[出典抜粋]
####################

アルミフレームで車中にベッドや収納棚を作るときにどれくらいの強度や耐荷重があるか

気になりますよね。

当然、アルミフレームサイズが大きくなればそれだけ強度的に強くなりますが、

実際にどの程度の違いがあるのかわからないかと思います。

アルミフレームで棚など構造物を作った時の強度や耐荷重を考える場合、

次の3通りの強度を考える必要があります。

アルミフレームの3つの強度

①アルミフレーム単体強度

②アルミフレームBOX強度

③アルミフレームどうしの結合強度

ここでは①と②について紹介します。

またアルミパイプやコネクタについても同様に強度や耐荷重をまとめていますので、

興味があればご覧ください。

####################

[表示データ]

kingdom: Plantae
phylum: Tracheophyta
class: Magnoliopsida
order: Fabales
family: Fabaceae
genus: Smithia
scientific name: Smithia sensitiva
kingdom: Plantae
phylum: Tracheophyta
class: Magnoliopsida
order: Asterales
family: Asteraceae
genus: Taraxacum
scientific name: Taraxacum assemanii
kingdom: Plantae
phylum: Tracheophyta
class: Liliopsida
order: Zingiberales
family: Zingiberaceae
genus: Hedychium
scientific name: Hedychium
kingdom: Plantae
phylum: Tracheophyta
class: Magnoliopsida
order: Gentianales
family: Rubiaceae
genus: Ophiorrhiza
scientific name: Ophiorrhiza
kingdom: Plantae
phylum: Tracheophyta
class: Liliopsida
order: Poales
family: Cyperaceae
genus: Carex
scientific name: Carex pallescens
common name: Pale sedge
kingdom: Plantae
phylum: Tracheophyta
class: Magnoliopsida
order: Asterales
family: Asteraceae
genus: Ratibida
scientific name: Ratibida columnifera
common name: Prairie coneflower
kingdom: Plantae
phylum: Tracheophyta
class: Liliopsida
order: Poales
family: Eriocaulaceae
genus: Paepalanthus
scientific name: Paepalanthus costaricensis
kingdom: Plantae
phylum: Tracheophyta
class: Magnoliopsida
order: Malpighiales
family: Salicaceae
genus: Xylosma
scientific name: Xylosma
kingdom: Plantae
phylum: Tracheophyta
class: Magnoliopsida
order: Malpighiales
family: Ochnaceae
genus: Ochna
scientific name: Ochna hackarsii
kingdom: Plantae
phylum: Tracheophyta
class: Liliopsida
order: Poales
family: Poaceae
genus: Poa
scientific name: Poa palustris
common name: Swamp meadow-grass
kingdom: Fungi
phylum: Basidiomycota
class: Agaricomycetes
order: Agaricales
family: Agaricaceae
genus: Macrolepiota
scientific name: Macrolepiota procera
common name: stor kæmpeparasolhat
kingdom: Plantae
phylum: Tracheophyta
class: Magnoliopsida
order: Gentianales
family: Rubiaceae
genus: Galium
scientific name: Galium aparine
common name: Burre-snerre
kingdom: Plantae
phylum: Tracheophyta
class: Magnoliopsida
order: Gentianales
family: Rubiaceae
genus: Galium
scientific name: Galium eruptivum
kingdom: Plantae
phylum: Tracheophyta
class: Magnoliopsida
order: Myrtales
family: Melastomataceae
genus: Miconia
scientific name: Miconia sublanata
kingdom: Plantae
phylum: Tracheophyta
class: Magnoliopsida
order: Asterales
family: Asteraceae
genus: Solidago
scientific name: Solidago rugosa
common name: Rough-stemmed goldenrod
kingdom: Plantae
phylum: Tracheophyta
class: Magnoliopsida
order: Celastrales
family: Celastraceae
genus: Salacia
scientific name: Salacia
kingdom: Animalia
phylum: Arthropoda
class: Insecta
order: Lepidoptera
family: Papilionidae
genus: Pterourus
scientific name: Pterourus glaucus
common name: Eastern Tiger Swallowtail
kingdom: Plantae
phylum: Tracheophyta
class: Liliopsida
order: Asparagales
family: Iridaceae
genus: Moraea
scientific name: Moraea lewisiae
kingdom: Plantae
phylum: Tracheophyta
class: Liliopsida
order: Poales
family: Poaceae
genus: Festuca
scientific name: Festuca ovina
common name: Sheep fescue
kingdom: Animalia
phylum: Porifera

####################

[依頼内容 A]
アルミフレームの強度についての文章では、棚などの構造物の強度や耐荷重を考えるときにどの3通りの強度を考える必要があるとしていますか。
[依頼内容 B]
アルミフレームの強度についての文章のうち、「アルミフレームで棚など構造物を作った時の」で始まる段落を、主な内容を残したまま箇条書きに書き直してください。
[依頼内容 C]
アルミフレームの強度についての文章を、最後の文の次から書き継いでください。

[最終回答 A]
アルミフレーム単体強度、アルミフレームBOX強度、アルミフレームどうしの結合強度の3通りです。

[最終回答 B]
- 対象：アルミフレームで作る棚などの構造物
- 強度や耐荷重を考える場合は、3通りの強度を考える必要がある

[最終回答 C]
アルミパイプの強度、耐荷重

 アルミパイプはアルミフレームと違い、同じサイズでも形状が異なるものが数種類あり、強度も異なっています。そのため使用用途や想定荷重に応じてパイプ形状を選ぶ必要があります。パイプ径を1サイズアップすればパイプ強度は約4倍ほど強くなります。


パイプをつなぐコネクタの強度、耐荷重

 アルミパイプはコネクタと呼ばれる部品でパイプどうしを連結します。ブラケットと違い、コネクタの使い方は1通りで強度はあまり強くありません。特にモーメント荷重に弱く、長いスパンで使う際は注意が必要です。そのため補強コネクタを使いながらどこで荷重を受けるかを想定して構造を決める必要があります。





2. アルミフレーム単体強度

アルミフレーム単体強度は純粋にフレームのみの強度となります。

例えばフレームを物干しにしたり、フレームにフックを掛けて重量物をかける場合に

利用します。

棚のような組んだ状態の場合にはBOX強度となるのでご注意ください。

アルミフレーム単体の耐荷重は次の2つの荷重で表現されています。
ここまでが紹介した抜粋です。